All I’m trying to do is to add the elements of a matrix to an other, by using textures. The logic is to split the workload into groups of 8 and process the data in parallel. In emulation mode the following example works fine but when running on the GPU seems that tex1D() returns always 0… I’m not quite sure what’s going on…

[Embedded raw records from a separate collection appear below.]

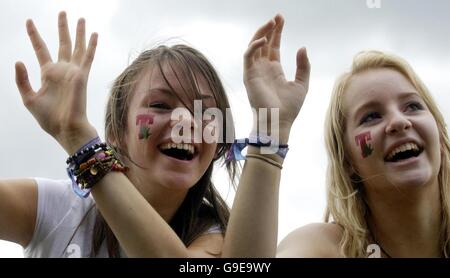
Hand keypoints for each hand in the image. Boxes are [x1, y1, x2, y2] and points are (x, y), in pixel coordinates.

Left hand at [15, 11, 98, 154]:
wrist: (65, 128)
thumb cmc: (48, 118)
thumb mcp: (29, 98)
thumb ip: (22, 79)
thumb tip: (18, 60)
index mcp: (48, 74)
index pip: (41, 49)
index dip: (34, 35)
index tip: (29, 22)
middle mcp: (62, 70)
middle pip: (62, 43)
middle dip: (62, 28)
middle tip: (62, 12)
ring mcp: (73, 72)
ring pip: (77, 47)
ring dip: (78, 32)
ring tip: (80, 18)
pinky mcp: (81, 76)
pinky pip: (87, 57)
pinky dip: (91, 45)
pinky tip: (94, 34)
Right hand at [244, 15, 309, 142]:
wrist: (279, 121)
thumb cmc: (290, 108)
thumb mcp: (302, 83)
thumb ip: (303, 66)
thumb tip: (302, 47)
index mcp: (275, 70)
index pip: (274, 46)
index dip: (277, 32)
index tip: (281, 20)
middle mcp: (263, 69)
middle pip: (264, 43)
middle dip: (269, 29)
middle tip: (277, 17)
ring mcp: (255, 71)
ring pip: (254, 46)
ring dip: (261, 33)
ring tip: (271, 23)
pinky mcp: (249, 75)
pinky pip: (248, 56)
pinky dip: (254, 46)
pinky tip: (264, 40)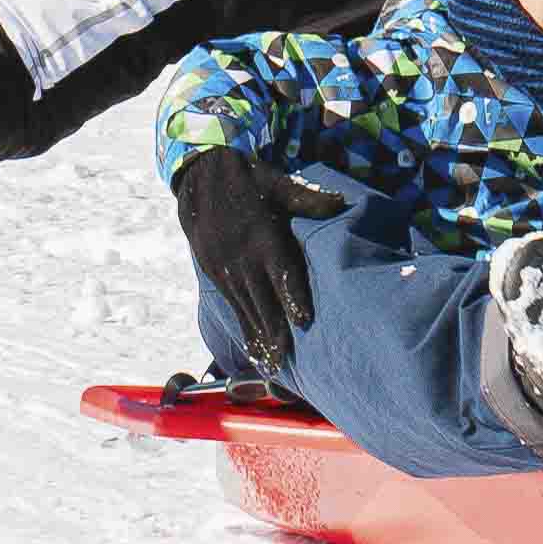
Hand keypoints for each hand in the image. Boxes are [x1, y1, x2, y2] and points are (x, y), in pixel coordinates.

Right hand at [172, 150, 349, 360]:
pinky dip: (243, 328)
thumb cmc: (249, 180)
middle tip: (286, 362)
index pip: (281, 273)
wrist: (199, 178)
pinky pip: (233, 306)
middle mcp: (243, 258)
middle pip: (262, 301)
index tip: (304, 322)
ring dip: (259, 338)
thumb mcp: (279, 184)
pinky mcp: (216, 273)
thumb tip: (343, 202)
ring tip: (272, 366)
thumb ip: (309, 198)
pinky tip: (253, 348)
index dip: (292, 298)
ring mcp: (226, 268)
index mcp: (264, 237)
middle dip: (275, 333)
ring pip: (246, 309)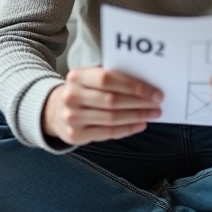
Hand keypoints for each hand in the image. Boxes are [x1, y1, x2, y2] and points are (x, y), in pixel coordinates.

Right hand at [42, 66, 161, 145]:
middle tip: (158, 103)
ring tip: (153, 113)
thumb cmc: (82, 91)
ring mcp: (71, 117)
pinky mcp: (75, 135)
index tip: (154, 92)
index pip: (108, 79)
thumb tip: (146, 83)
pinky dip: (128, 129)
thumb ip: (111, 76)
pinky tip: (140, 124)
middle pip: (112, 101)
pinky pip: (108, 133)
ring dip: (137, 116)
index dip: (134, 86)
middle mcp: (71, 96)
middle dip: (140, 102)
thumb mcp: (89, 77)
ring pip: (112, 118)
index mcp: (76, 76)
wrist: (53, 110)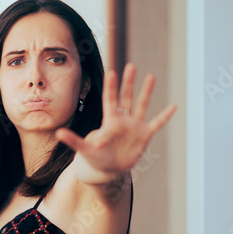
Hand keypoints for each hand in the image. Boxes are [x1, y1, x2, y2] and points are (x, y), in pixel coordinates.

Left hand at [55, 63, 176, 175]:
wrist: (107, 168)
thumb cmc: (94, 157)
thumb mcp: (84, 149)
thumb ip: (74, 140)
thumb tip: (58, 133)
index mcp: (109, 121)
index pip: (110, 100)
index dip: (111, 87)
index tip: (111, 71)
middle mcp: (123, 120)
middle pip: (126, 98)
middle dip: (128, 82)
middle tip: (131, 65)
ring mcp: (134, 126)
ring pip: (142, 105)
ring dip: (147, 92)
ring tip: (151, 76)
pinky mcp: (144, 135)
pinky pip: (156, 123)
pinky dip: (164, 116)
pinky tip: (174, 106)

Am I missing something here??
Here’s a very simple code:
KERNEL:
__global__ void dAdd (float* xq)
{
unsigned int id, sh, str;
id = blockIdx.y; id *= gridDim.x; id += blockIdx.x;
id *= blockDim.x; id *= blockDim.y;
str = 8;
id *= str;
for (unsigned int k = id; k < id + str; k++)
xq[k] += tex1D(ts, k);
}
HOST:
void add (float* x, float* s)
{
unsigned int msize=(Nx+2)*(Ny+2);
float *d_x;
cudaArray *ca_s;
CUDA_SAFE_CALL(cudaMallocArray(&ca_s, &chDesc_float, msize));
CUDA_SAFE_CALL(cudaMalloc((void**)&d_x, size));
CUDA_SAFE_CALL(cudaMemcpyToArray(ca_s, 0, 0, s, size, cudaMemcpyHostToDevice));
CUDA_SAFE_CALL(cudaMemcpy(d_x, x, size, cudaMemcpyHostToDevice));
CUDA_SAFE_CALL(cudaBindTextureToArray(ts, ca_s, chDesc_float));
dAdd <<< blockss, threadss >>> (d_x);
CUT_CHECK_ERROR("* Error\n");
CUDA_SAFE_CALL(cudaMemcpy(x, d_x, size, cudaMemcpyDeviceToHost));
CUDA_SAFE_CALL(cudaFreeArray(ca_s));
CUDA_SAFE_CALL(cudaFree(d_x));
}
id, blocks and threads values are absolutely correct (tested in other programs).
Texture and texture descriptor are defined as:
texture<float, 1, cudaReadModeElementType> ts;
cudaChannelFormatDesc chDesc_float = cudaCreateChannelDesc(32, 0, 0, 0, cudaChannelFormatKindFloat);
Running on a 9800 under Win XP + CUDA 2.0.
many thanks in advance